Produce as output only the lines below starting at the line with "StockTracker now supports" and continuing through the line with "- ❌ No official", each one exactly as written.

Dataset entries:

====

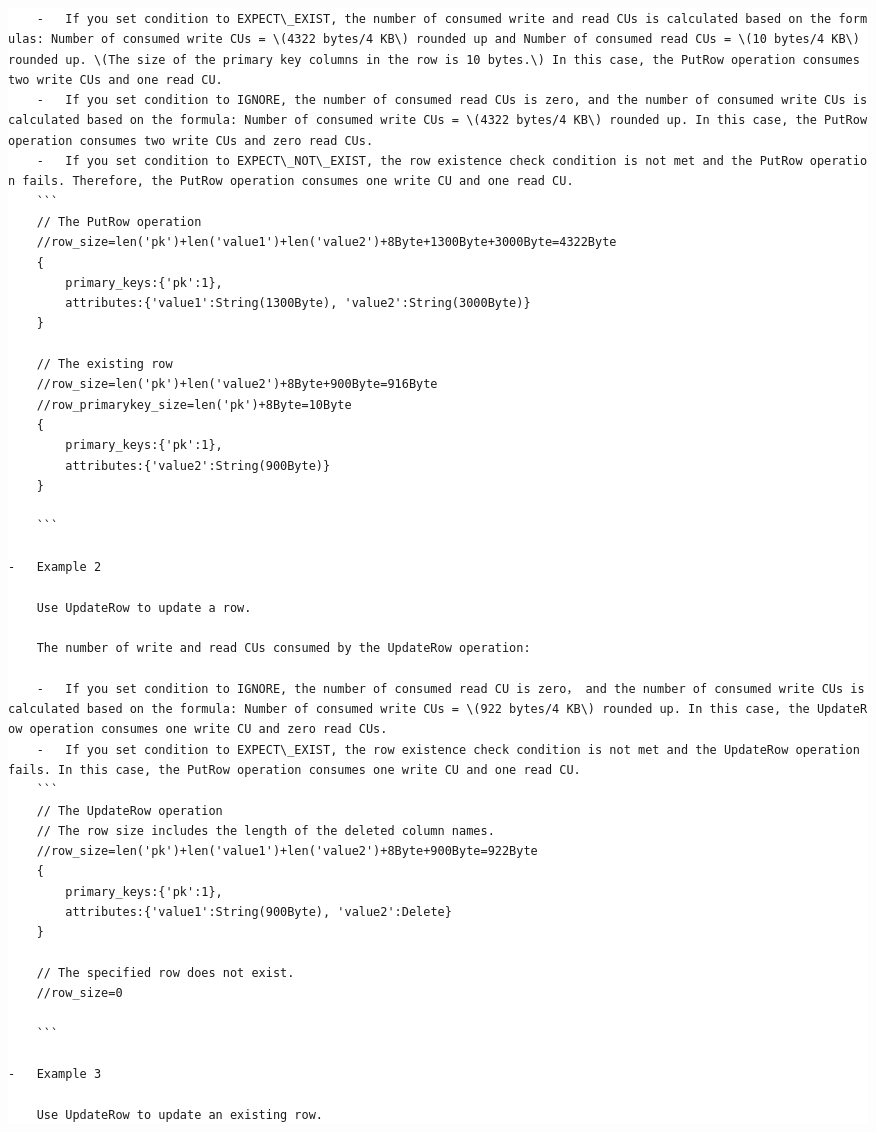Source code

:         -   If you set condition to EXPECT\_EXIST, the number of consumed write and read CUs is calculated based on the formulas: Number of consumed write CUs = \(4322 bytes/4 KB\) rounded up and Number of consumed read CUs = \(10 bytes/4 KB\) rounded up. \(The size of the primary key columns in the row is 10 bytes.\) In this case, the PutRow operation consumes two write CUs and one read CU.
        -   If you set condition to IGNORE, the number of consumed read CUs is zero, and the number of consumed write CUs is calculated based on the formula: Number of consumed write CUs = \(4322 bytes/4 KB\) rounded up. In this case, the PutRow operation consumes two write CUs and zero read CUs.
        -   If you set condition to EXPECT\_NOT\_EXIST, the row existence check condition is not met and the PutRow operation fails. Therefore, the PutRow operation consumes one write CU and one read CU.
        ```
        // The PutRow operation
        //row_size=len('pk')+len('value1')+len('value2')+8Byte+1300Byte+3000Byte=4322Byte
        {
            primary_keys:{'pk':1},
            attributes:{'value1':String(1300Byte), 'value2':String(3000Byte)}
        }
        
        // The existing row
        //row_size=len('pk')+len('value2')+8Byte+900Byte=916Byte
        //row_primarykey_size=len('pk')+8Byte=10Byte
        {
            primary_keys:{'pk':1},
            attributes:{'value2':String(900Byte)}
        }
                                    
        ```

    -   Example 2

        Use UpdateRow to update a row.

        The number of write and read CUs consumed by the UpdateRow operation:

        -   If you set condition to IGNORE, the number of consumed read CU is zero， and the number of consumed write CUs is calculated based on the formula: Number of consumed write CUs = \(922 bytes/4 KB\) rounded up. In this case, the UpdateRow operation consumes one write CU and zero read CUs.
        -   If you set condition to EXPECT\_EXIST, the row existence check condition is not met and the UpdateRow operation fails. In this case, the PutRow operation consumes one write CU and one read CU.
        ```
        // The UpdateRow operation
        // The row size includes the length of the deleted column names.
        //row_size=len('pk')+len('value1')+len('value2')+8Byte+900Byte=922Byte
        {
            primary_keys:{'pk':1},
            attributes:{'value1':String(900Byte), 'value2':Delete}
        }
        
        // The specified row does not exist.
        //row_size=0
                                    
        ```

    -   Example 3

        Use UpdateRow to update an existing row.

====

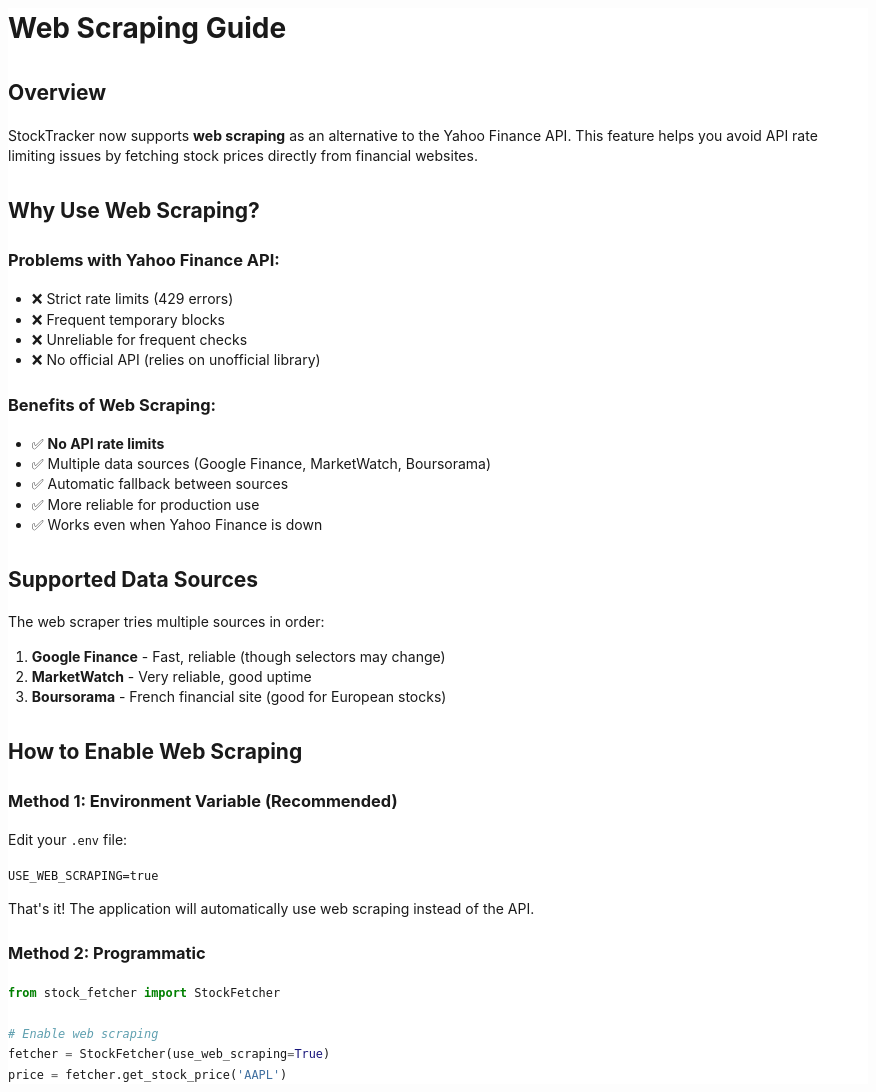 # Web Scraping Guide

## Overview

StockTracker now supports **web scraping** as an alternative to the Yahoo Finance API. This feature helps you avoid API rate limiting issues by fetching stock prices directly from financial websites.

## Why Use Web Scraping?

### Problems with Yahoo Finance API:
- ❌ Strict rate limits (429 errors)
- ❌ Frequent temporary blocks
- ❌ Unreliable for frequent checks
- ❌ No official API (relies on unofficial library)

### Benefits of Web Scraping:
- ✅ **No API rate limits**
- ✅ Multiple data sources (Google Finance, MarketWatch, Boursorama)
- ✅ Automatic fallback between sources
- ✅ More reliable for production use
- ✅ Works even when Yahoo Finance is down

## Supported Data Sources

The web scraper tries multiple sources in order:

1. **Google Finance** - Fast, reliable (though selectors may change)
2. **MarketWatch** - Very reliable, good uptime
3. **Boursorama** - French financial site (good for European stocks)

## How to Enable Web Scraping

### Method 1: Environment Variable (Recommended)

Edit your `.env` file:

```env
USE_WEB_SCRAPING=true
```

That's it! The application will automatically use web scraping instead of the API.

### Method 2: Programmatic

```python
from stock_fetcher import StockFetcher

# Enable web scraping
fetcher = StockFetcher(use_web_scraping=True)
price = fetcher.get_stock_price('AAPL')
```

====

#### Worked solution:
StockTracker now supports **web scraping** as an alternative to the Yahoo Finance API. This feature helps you avoid API rate limiting issues by fetching stock prices directly from financial websites.

## Why Use Web Scraping?

### Problems with Yahoo Finance API:
- ❌ Strict rate limits (429 errors)
- ❌ Frequent temporary blocks
- ❌ Unreliable for frequent checks
- ❌ No official API (relies on unofficial library)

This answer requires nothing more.